By David Ammons, The Associated Press
OLYMPIA — Gov. Chris Gregoire on Monday proposed “sobriety checkpoints” in selected high-accident areas as part of the state’s continuing clampdown on drunken driving.
The proposal drew immediate support from law enforcement and citizen activists, but civil libertarians vowed a battle in the Legislature and in the courts.
The American Civil Liberties Union said the plan would violate the state’s strong protections against “suspicionless” searches.
Spokesman Doug Honig said the state Supreme Court threw out Seattle’s checkpoints near 20 years ago and that the ban on DUI roadblocks is long-settled.
Gregoire spokesman Aaron Toso said the plan wouldn’t violate the court’s ruling.
“The ban is against searches without the authority of law. This proposal provides legal authority if the warrant is issued by a Superior Court judge to conduct these checks,” he said.
The governor’s plan will be sponsored by the House Judiciary Committee chairwoman, Rep. Pat Lantz, D-Gig Harbor, a lawyer.
The Senate judiciary chairman, Adam Kline, D-Seattle, has long worked on drunken driving legislation.
The proposal would require law enforcement to get a warrant from the local Superior Court after giving the judge a plan for a specific location and time period. The checkpoints would be in areas that are known for frequent alcohol and drug-related collisions.

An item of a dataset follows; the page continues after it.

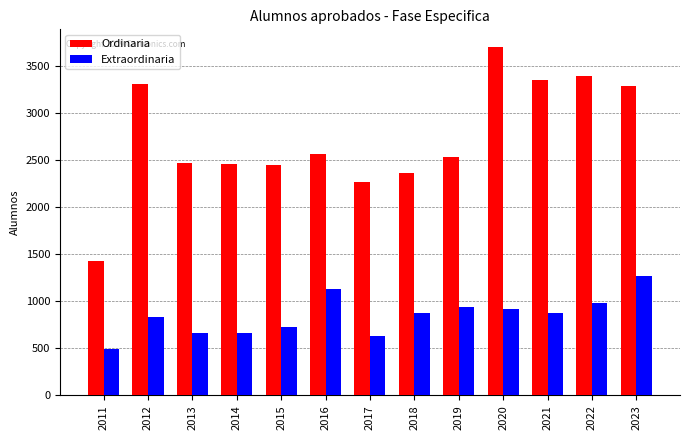

Which series has the largest total across all categories?

Ordinaria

The proposed legislation would require the judge to approve the warrant if the plan “advances the jurisdiction’s interest in reducing impaired driving, taking into account potential arrests under the program and the program’s deterrent effect.”

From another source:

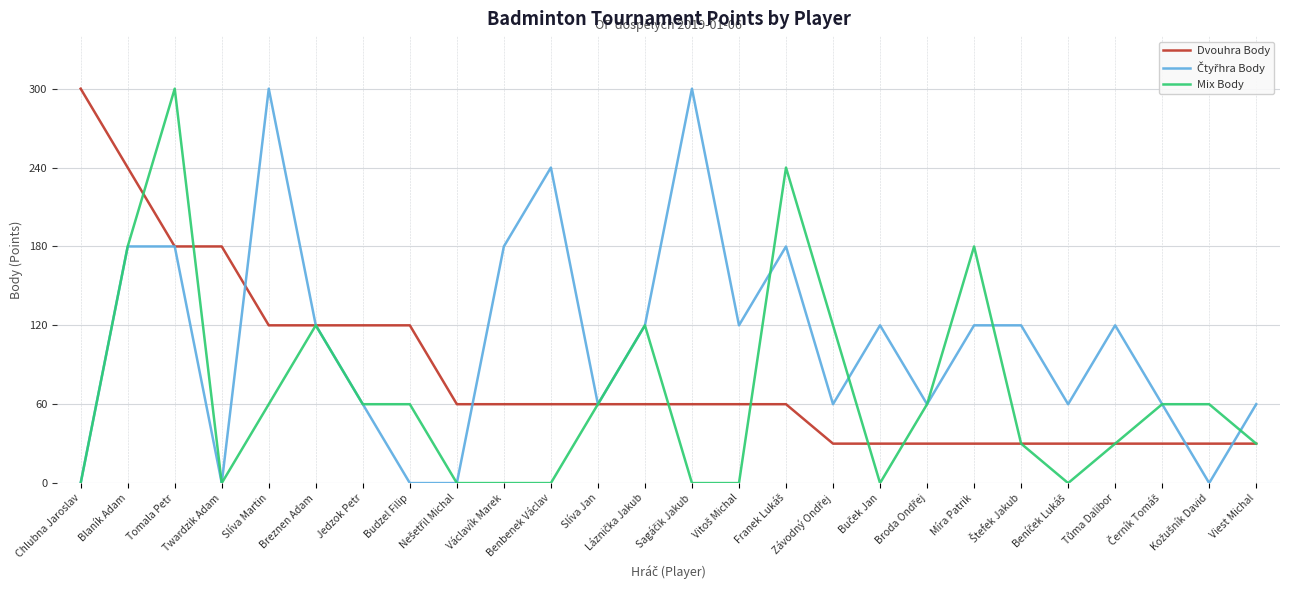

What is the greatest value displayed?

300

The measure says checkpoints should “minimize intrusions into the privacy rights of drivers and vehicle occupants.”
The bill says all vehicles except for emergency vehicles would have to stop at each checkpoint. A person who failed to stop could be prosecuted for a gross misdemeanor. That could carry a maximum penalty of a year in jail and $5,000 fine.
The plan calls for advance notice to the public and a report back to the court on how the checkpoint project worked.

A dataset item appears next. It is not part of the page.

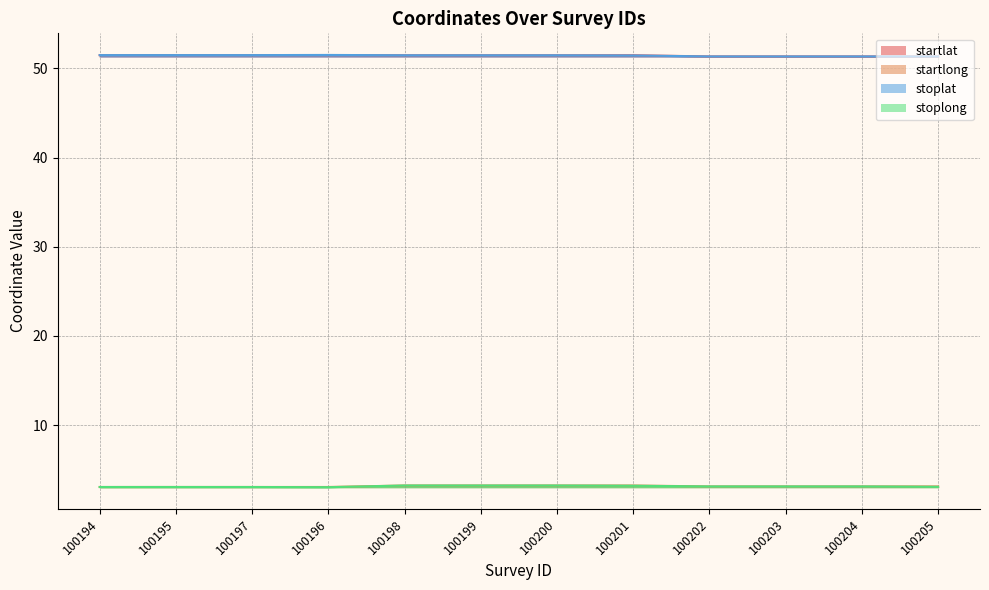

Reading left to right, list all the values displayed in this chart.

startlat: 100194=51.5	100195=51.5	100197=51.5	100196=51.5	100198=51.5	100199=51.5	100200=51.5	100201=51.5	100202=51.3	100203=51.3	100204=51.3	100205=51.3
startlong: 100194=3.1	100195=3.1	100197=3.1	100196=3.1	100198=3.2	100199=3.2	100200=3.2	100201=3.2	100202=3.1	100203=3.1	100204=3.1	100205=3.1
stoplat: 100194=51.5	100195=51.5	100197=51.5	100196=51.5	100198=51.5	100199=51.5	100200=51.5	100201=51.4	100202=51.3	100203=51.3	100204=51.3	100205=51.3
stoplong: 100194=3.1	100195=3.1	100197=3.1	100196=3.1	100198=3.2	100199=3.2	100200=3.2	100201=3.2	100202=3.1	100203=3.1	100204=3.1	100205=3.1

“Sobriety checkpoints will be an important tool for law enforcement to catch drunk drivers and will help keep families safer when they are on the road,” Gregoire said in comments released by her office.
“Let’s hope these checkpoints will keep would-be drunk drivers from even getting behind the wheel and take those who make the bad decision to drink and drive off the road.”
Gregoire announced her proposal at Meadowdale High School in Lynnwood, north of Seattle. She was joined by State Patrol Chief John Batiste, Snohomish County Sheriff John Lovick and community leaders.
She planned a demonstration of how a checkpoint would work and met with Students Against Destructive Decisions.
“If approved, this legislation will save lives by letting law enforcement operate sobriety checkpoints in the areas most likely to have impaired drivers,” Batiste said. “We will go where the impaired drivers go, with the goal of getting them off the road.”
Gregoire was joined by Lisa McCollum, whose mother-in-law, Jenny, died in a car crash caused by a drunken driver.
“I am a witness to the painfully permanent impact that drinking and driving can have on our families,” McCollum said, endorsing the governor’s plan.
Lantz, the House sponsor, said Washington is one of just 11 states that does not use sobriety checkpoints to catch drunken drivers.
“Law enforcement needs every tool available to prevent the tragedies these offenders cause,” she said.
But Honig said there are grave constitutional questions that Gregoire’s plan doesn’t satisfy.
A landmark opinion by the state high court in 1988 said the state constitution doesn’t permit motorists to be routinely stopped without suspicion or probable cause to believe the individual is doing something wrong.
The U.S. Supreme Court has approved checkpoints, such as the approach used in Michigan, but Washington has stronger privacy protections against suspicionless search-and-seizure, Honig said.
The state allows “emphasis patrols” where law enforcement concentrates manpower in high-accident areas and pulls over people when their vehicles are weaving or showing other obvious signs of the driver being impaired, he said.
“Certainly drunken driving is a serious concern and there are effective law enforcement programs for dealing with it that are legal,” he said in an interview. “We don’t have to interfere with individual rights. Privacy means the government doesn’t intrude on you and your private affairs.”
He said calling it an “administrative” checkpoint doesn’t change the fact that suspicionless searches are illegal and that any warrants authorizing DUI stops must follow the rules for all criminal search warrants.